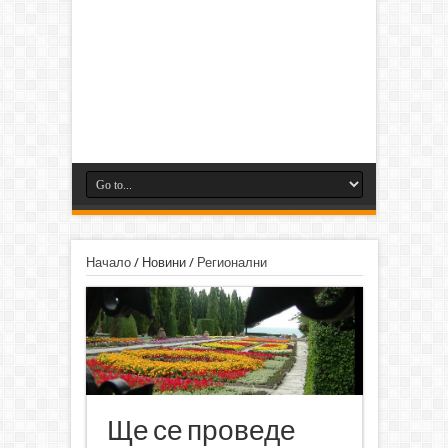
Начало
/
Новини
/
Регионални
Ще се проведе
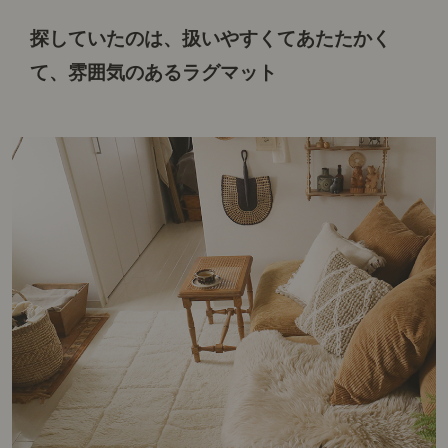
探していたのは、扱いやすくてあたたかく
て、
雰囲気のあるラグマット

▶ _REQUIRED ACTION_:
Set out, exactly as given, the line that contains "Ще се проведе" along with each line after it through the end of the records above; omit the pictures.

▶ _THE COMPLETED TASK_:
Ще се проведе
探していたのは、扱いやすくてあたたかく
て、
雰囲気のあるラグマット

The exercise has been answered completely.